--- start DATASET ---
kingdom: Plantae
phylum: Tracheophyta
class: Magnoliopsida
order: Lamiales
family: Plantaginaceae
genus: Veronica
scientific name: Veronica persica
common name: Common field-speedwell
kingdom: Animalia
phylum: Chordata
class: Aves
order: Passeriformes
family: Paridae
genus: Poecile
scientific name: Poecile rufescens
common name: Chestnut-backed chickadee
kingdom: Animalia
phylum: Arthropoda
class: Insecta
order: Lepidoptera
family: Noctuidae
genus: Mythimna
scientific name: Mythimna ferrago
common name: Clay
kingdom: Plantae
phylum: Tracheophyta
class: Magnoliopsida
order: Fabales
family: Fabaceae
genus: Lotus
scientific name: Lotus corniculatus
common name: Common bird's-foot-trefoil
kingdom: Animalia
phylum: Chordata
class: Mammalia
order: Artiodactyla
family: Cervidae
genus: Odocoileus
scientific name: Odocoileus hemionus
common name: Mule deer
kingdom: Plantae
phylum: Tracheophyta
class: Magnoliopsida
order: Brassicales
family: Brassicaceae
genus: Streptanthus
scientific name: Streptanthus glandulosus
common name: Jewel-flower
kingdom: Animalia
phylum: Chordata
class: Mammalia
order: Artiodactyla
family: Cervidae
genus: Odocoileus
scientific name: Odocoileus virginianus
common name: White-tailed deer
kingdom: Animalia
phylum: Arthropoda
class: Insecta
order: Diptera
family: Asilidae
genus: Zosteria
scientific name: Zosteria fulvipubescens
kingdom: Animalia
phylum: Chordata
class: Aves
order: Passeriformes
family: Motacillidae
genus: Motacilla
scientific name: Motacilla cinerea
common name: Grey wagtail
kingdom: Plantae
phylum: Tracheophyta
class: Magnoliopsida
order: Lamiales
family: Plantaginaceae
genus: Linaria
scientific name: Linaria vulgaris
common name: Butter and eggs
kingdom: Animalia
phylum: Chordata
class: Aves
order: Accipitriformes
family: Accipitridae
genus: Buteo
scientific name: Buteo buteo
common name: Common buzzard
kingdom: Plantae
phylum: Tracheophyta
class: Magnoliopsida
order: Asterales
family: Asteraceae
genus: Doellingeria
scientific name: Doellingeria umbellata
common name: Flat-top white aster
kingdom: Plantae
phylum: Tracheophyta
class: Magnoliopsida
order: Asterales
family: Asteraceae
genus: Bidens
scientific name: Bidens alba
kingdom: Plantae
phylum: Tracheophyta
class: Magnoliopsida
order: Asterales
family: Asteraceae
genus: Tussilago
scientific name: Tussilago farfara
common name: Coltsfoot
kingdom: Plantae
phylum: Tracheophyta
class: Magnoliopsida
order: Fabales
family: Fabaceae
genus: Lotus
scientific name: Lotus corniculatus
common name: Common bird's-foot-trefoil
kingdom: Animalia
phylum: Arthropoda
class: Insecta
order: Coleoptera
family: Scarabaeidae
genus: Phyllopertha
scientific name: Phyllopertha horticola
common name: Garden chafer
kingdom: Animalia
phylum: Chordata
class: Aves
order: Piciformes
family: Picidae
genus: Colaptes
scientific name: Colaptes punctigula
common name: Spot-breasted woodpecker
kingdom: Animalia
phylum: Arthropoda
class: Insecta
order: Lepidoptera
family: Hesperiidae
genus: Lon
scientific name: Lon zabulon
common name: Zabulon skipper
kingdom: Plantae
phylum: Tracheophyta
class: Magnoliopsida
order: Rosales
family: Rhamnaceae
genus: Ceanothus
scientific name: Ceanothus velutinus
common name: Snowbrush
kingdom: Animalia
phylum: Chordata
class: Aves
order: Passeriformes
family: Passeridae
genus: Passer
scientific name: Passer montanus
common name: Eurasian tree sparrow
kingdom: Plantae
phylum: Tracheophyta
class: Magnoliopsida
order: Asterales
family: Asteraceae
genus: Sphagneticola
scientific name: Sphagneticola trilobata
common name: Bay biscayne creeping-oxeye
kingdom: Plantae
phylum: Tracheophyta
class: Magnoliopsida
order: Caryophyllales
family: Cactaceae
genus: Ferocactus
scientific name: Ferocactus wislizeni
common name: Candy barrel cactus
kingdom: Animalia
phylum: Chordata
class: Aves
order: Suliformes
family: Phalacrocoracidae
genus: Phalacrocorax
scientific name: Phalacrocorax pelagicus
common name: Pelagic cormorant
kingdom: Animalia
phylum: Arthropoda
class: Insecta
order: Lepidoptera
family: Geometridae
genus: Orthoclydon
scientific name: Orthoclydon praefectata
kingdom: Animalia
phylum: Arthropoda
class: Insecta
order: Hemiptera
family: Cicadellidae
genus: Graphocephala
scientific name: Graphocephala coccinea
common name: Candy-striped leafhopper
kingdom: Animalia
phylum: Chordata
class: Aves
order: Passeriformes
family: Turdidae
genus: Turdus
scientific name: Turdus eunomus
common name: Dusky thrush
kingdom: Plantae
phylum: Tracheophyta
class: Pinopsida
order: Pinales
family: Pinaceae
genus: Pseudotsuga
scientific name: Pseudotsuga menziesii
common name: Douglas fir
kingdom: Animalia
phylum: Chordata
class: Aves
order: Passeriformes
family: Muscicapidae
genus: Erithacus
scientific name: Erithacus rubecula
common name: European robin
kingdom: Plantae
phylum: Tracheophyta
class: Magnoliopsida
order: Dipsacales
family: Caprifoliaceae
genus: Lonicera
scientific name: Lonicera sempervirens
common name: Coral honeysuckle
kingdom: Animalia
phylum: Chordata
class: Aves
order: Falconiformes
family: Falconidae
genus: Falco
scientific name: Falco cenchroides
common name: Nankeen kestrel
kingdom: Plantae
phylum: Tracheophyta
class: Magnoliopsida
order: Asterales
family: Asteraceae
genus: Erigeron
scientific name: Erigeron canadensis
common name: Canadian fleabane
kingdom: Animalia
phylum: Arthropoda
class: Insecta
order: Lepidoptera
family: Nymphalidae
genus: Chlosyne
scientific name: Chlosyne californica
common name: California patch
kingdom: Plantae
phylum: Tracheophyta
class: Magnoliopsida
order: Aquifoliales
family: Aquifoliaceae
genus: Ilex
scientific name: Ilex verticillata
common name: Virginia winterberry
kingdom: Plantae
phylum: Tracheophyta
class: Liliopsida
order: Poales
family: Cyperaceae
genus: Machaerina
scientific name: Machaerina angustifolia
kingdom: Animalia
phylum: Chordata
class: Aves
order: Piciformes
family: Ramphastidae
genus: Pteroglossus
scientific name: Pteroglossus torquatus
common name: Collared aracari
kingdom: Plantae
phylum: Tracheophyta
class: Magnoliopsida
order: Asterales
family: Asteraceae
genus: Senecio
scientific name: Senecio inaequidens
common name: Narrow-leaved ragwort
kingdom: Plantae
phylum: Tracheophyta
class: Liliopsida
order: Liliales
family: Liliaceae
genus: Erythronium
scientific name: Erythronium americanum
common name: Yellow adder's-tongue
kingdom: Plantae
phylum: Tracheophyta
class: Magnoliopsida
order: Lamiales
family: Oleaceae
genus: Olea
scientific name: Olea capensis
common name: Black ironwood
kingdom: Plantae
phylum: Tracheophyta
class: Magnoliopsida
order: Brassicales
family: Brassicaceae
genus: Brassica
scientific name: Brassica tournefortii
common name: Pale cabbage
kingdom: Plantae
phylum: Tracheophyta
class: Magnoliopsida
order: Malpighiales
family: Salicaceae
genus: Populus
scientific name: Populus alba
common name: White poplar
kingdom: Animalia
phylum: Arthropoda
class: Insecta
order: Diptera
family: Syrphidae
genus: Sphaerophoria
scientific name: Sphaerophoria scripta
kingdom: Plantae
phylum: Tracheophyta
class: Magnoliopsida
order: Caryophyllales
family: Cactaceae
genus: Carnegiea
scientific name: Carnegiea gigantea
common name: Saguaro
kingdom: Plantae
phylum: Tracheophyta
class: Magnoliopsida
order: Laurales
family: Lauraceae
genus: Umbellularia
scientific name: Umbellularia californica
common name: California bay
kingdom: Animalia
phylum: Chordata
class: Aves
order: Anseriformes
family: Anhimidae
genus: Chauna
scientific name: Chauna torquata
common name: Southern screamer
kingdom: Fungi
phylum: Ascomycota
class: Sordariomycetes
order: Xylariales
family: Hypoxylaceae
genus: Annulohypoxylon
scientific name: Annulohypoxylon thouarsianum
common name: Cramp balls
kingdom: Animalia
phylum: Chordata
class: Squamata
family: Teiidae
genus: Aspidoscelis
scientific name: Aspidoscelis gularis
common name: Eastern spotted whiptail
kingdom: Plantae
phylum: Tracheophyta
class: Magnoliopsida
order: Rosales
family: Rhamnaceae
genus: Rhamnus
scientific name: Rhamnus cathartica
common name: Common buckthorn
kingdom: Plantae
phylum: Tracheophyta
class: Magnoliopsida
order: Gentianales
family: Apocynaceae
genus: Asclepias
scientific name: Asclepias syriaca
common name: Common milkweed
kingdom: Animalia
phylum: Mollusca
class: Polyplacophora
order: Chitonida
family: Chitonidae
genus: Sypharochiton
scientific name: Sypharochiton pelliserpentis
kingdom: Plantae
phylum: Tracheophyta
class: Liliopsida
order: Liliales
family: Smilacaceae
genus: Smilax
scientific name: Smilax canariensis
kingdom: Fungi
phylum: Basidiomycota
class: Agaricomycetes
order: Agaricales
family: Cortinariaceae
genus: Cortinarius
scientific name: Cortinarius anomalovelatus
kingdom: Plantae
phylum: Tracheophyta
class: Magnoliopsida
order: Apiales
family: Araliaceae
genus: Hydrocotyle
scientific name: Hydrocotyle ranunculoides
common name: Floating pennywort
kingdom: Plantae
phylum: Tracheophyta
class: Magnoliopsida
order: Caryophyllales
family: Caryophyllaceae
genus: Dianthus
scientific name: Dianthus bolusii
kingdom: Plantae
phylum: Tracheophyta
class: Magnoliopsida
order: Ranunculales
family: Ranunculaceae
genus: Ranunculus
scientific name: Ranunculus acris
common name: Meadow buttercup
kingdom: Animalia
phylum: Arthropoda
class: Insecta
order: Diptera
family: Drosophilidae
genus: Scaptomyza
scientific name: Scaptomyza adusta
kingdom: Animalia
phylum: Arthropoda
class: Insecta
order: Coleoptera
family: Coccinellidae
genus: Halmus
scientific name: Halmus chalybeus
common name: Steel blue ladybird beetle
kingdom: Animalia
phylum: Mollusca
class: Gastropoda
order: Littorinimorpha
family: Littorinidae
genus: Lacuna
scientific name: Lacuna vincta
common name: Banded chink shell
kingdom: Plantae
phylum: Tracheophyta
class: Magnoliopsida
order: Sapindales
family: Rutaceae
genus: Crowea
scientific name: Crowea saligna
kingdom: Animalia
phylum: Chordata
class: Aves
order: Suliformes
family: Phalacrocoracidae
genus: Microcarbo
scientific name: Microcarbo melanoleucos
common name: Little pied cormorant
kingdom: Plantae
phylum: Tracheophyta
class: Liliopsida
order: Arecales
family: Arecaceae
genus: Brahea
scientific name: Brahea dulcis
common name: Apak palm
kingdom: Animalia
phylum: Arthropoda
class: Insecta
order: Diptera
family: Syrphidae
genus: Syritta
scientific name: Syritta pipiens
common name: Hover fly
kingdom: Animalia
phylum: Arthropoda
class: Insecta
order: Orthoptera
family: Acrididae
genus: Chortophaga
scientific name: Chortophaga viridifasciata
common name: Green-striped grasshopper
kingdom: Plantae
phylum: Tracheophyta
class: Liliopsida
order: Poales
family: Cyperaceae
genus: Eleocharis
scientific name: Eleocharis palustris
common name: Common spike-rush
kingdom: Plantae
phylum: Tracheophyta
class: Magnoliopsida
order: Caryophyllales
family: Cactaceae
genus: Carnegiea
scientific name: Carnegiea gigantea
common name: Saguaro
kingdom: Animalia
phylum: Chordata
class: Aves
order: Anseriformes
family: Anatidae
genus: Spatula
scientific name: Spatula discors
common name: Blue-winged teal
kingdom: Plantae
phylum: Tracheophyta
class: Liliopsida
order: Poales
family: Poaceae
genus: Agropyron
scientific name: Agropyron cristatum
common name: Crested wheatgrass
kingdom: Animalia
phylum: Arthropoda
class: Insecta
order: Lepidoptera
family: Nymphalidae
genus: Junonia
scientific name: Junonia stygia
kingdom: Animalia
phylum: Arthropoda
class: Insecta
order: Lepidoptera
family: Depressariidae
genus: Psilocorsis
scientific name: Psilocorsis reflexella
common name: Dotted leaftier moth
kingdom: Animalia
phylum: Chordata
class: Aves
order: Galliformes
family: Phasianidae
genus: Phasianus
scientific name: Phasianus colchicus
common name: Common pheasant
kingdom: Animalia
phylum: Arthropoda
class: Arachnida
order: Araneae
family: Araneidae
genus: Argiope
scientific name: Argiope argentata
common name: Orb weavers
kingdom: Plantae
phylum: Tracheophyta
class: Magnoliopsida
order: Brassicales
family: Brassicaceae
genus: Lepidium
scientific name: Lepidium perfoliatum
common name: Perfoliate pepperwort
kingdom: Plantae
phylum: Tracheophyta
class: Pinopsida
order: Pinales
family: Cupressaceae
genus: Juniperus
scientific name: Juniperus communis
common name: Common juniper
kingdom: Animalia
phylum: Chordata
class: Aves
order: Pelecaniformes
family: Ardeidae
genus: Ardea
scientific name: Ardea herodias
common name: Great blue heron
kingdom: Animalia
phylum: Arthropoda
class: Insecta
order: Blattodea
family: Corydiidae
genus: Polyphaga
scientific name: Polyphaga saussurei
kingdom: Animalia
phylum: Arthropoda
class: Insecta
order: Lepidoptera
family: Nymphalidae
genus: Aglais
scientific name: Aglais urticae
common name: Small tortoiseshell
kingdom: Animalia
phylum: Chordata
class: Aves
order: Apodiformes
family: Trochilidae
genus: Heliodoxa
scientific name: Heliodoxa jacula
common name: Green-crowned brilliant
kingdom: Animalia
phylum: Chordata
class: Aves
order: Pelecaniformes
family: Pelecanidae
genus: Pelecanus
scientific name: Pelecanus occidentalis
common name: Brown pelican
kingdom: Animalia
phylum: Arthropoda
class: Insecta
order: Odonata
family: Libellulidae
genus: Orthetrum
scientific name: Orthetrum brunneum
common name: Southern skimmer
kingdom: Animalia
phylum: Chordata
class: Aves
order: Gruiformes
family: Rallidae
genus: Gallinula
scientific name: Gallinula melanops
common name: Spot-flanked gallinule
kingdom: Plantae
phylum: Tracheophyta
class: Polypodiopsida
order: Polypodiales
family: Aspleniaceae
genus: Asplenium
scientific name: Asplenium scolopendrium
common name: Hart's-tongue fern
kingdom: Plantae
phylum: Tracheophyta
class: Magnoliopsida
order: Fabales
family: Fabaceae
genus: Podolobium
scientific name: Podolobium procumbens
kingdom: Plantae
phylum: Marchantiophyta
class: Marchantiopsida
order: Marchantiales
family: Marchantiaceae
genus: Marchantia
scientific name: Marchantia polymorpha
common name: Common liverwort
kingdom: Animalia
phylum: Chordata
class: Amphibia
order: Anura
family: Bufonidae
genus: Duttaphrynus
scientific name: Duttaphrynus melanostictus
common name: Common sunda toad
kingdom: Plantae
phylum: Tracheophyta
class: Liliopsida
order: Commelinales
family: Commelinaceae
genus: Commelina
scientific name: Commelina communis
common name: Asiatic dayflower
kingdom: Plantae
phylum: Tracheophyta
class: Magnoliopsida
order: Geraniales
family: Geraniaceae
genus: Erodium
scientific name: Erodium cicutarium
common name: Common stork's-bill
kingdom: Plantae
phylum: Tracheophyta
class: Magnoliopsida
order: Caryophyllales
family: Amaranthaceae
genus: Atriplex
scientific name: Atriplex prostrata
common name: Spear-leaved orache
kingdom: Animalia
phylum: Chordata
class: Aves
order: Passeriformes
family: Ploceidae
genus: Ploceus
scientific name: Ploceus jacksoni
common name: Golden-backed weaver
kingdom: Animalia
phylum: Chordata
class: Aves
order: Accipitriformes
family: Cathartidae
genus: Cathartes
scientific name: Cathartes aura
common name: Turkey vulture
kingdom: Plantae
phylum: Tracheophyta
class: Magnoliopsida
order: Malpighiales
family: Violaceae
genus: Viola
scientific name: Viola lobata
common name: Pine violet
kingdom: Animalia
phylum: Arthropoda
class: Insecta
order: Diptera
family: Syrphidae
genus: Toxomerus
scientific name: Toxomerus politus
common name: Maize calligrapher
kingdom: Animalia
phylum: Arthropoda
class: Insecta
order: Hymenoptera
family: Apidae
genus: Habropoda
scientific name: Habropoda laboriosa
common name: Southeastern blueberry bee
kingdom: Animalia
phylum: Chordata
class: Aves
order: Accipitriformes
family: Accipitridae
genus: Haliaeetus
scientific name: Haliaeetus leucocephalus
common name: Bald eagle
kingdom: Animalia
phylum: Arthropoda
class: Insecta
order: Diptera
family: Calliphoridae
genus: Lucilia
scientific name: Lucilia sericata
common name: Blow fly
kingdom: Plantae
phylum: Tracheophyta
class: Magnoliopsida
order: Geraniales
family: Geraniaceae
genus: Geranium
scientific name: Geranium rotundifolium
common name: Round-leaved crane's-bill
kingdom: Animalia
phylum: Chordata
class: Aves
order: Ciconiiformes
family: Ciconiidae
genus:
--- end DATASET ---
:: EXERCISE DETAILS ::
Rewrite the entries starting with the line containing "genus: Sphaerophoria" and going on through the line containing "genus: Annulohypoxylon", changing every "common name" to "vernacular name" and leaving everything else unchanged.

:: ANSWER ::
genus: Sphaerophoria
scientific name: Sphaerophoria scripta
kingdom: Plantae
phylum: Tracheophyta
class: Magnoliopsida
order: Caryophyllales
family: Cactaceae
genus: Carnegiea
scientific name: Carnegiea gigantea
vernacular name: Saguaro
kingdom: Plantae
phylum: Tracheophyta
class: Magnoliopsida
order: Laurales
family: Lauraceae
genus: Umbellularia
scientific name: Umbellularia californica
vernacular name: California bay
kingdom: Animalia
phylum: Chordata
class: Aves
order: Anseriformes
family: Anhimidae
genus: Chauna
scientific name: Chauna torquata
vernacular name: Southern screamer
kingdom: Fungi
phylum: Ascomycota
class: Sordariomycetes
order: Xylariales
family: Hypoxylaceae
genus: Annulohypoxylon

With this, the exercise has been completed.